- **AUFGABENDETAILS**: Schreiben Sie aus der Rezension zu „Die Welle“ den Abschnitt von „Sonntag, 6. März“ bis einschließlich „Meine Meinung.“ wortgetreu ab.

═══ TEXTAUSZUG ═══

Sonntag, 6. März 2011

Rezension - Die Welle von Morton Rhue


Inhalt: 
Ben Ross ist Geschichtslehrer an einer amerikanischen High School. Er nimmt mit seinen Schülern gerade das Thema Nationalsozialismus in Deutschland durch und startet, um die Frage zu beantworten, wie sich ein ganzes Land so von einer Ideologie gefangennehmen lassen kann, ein Experiment  mit seiner Klasse. Er führt die Gruppe "Die Welle" ein und es gelingt ihm mit den einfachsten Mittlen das Interesse der Schüler zu wecken. Seine Bewegung wird immer größer und droht zu eskalieren, bis er sich dazu entschließt das Projekt abzubrechen und den Schülern die Augen zu öffnen, dass sie sich nämlich nicht anders verhalten, als es die Menschen zur damaligen Zeit in Deutschland getan haben.

Meine Meinung.

═══ ENTNOMMENES MATERIAL ═══

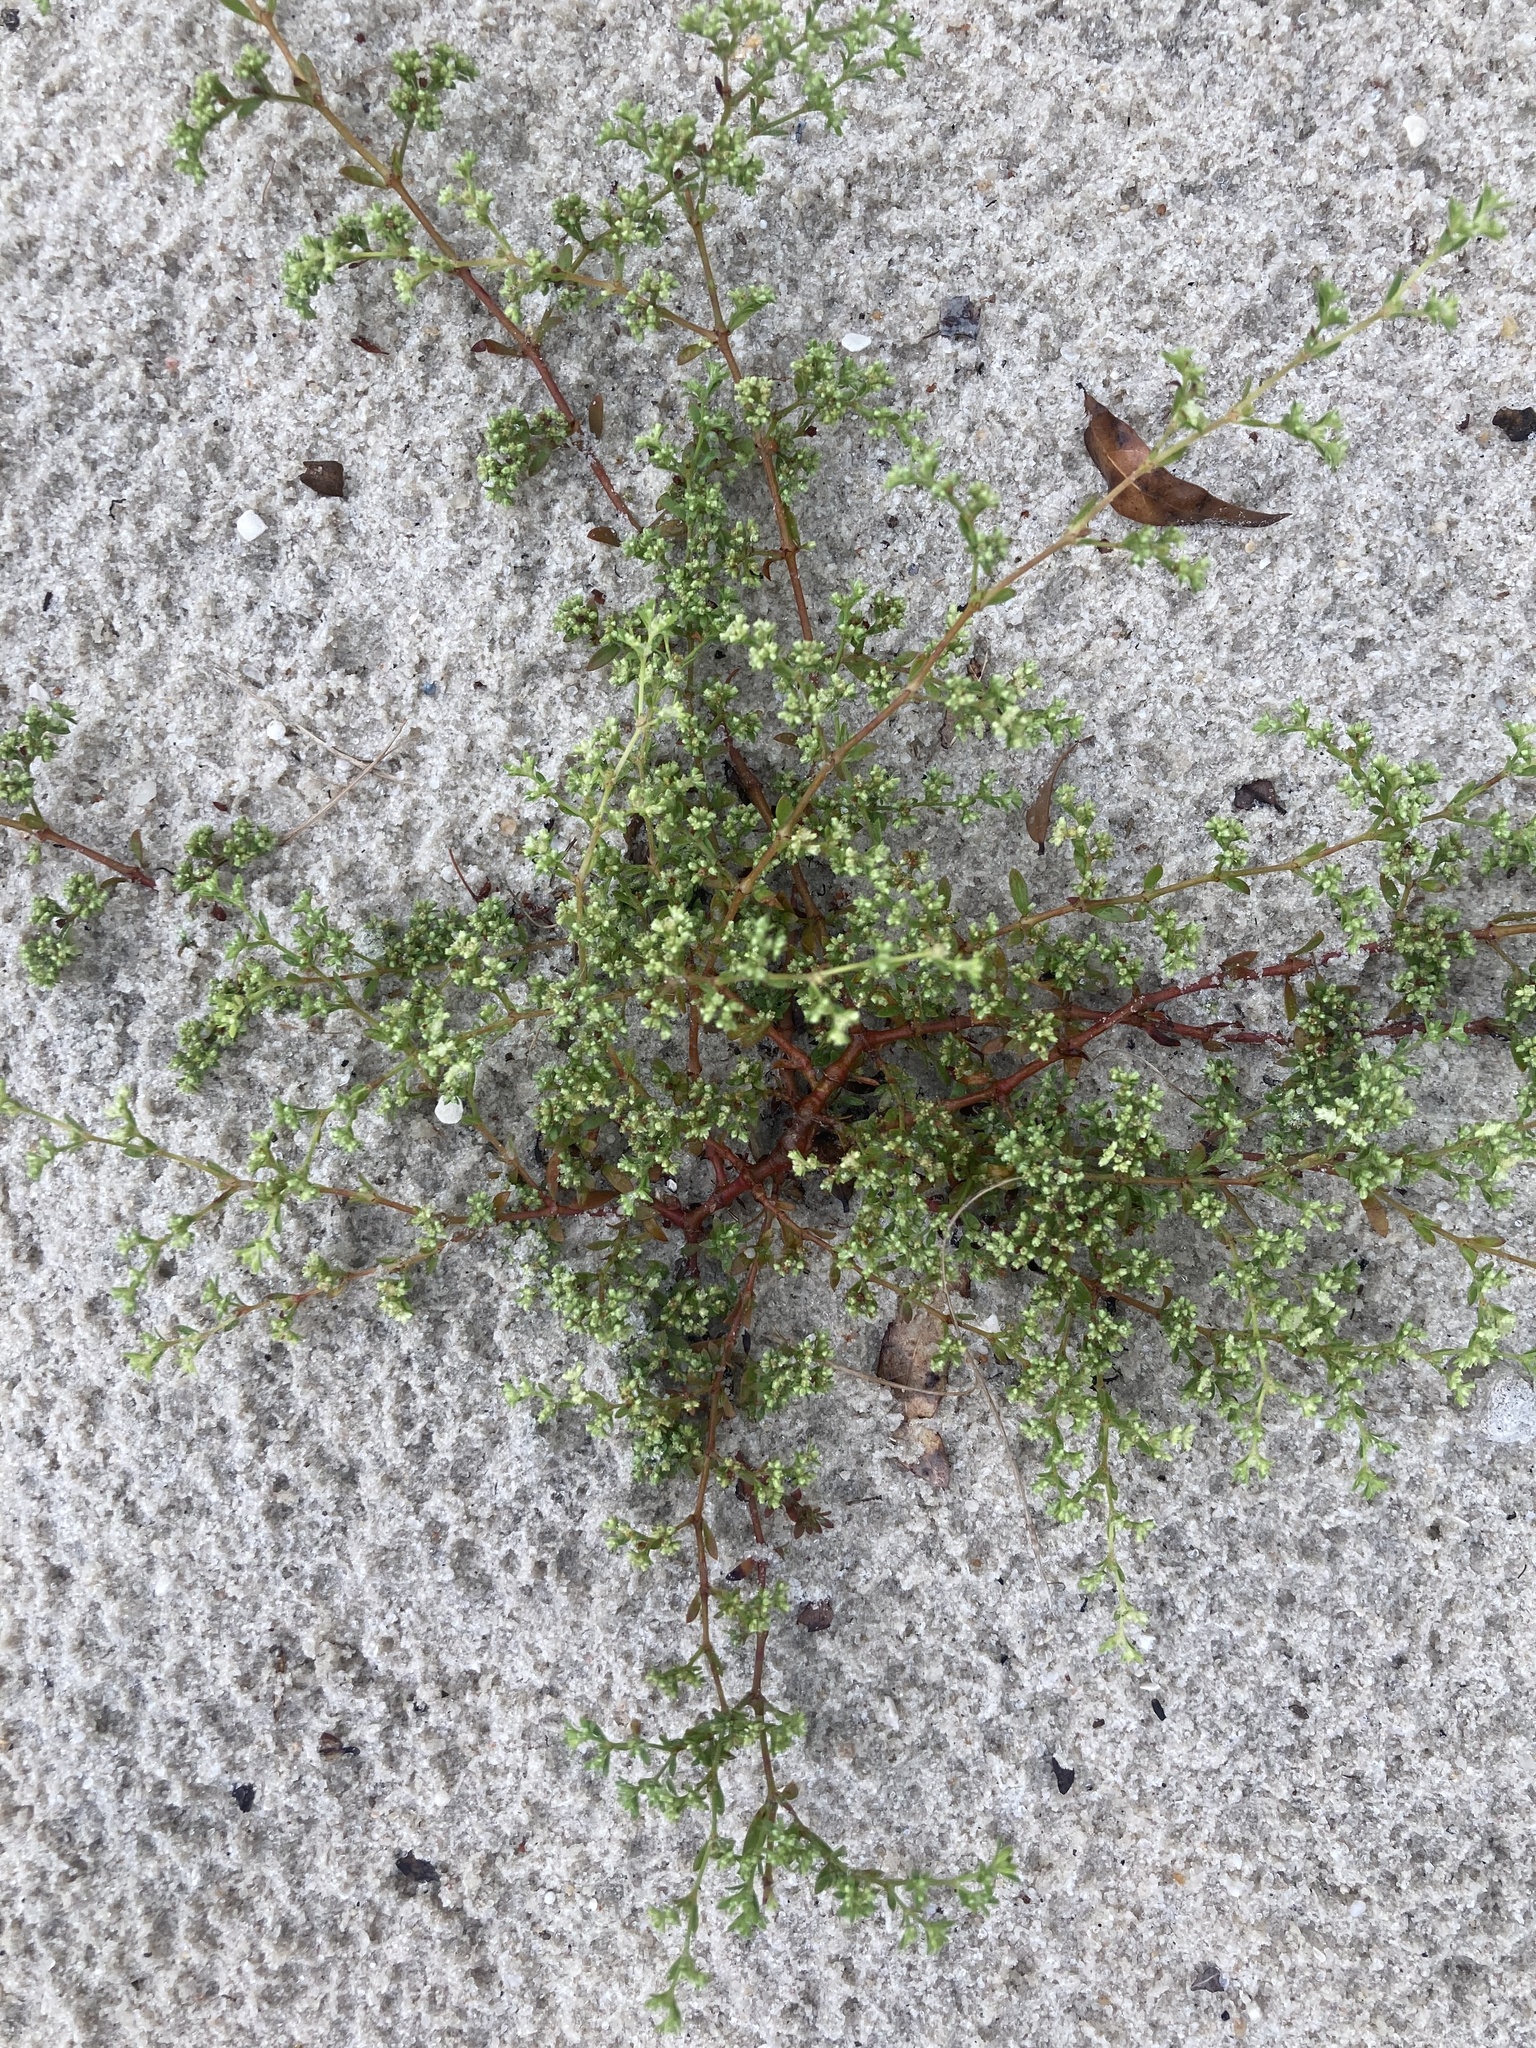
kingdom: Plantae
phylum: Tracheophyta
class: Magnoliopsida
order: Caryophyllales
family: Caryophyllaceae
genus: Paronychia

═══
═══ ENTNOMMENES MATERIAL ═══

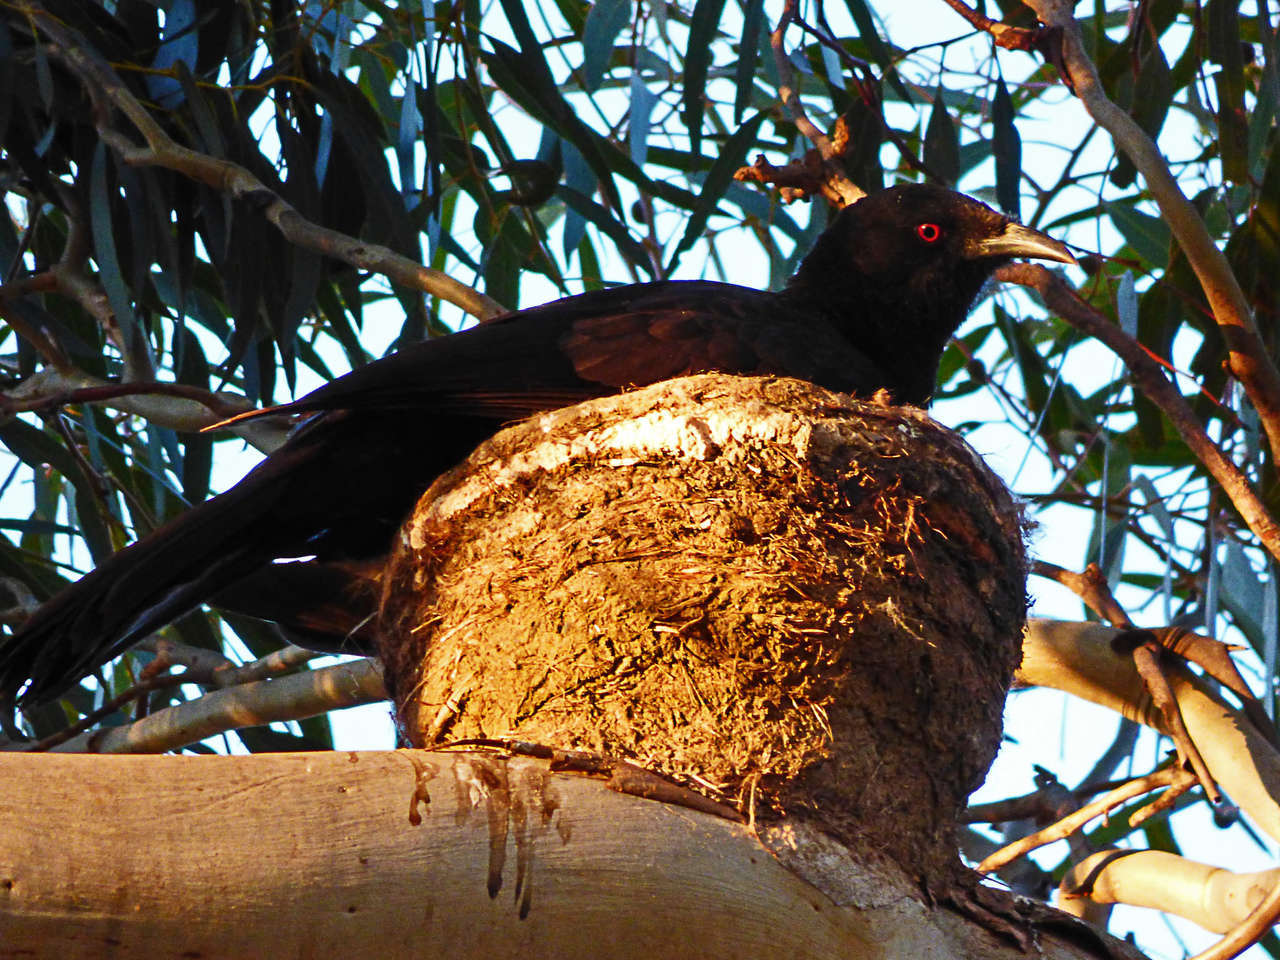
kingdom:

═══

- **LÖSUNGSTEIL**:
Sonntag, 6. März 2011

Rezension - Die Welle von Morton Rhue


Inhalt: 
Ben Ross ist Geschichtslehrer an einer amerikanischen High School. Er nimmt mit seinen Schülern gerade das Thema Nationalsozialismus in Deutschland durch und startet, um die Frage zu beantworten, wie sich ein ganzes Land so von einer Ideologie gefangennehmen lassen kann, ein Experiment  mit seiner Klasse. Er führt die Gruppe "Die Welle" ein und es gelingt ihm mit den einfachsten Mittlen das Interesse der Schüler zu wecken. Seine Bewegung wird immer größer und droht zu eskalieren, bis er sich dazu entschließt das Projekt abzubrechen und den Schülern die Augen zu öffnen, dass sie sich nämlich nicht anders verhalten, als es die Menschen zur damaligen Zeit in Deutschland getan haben.

Meine Meinung.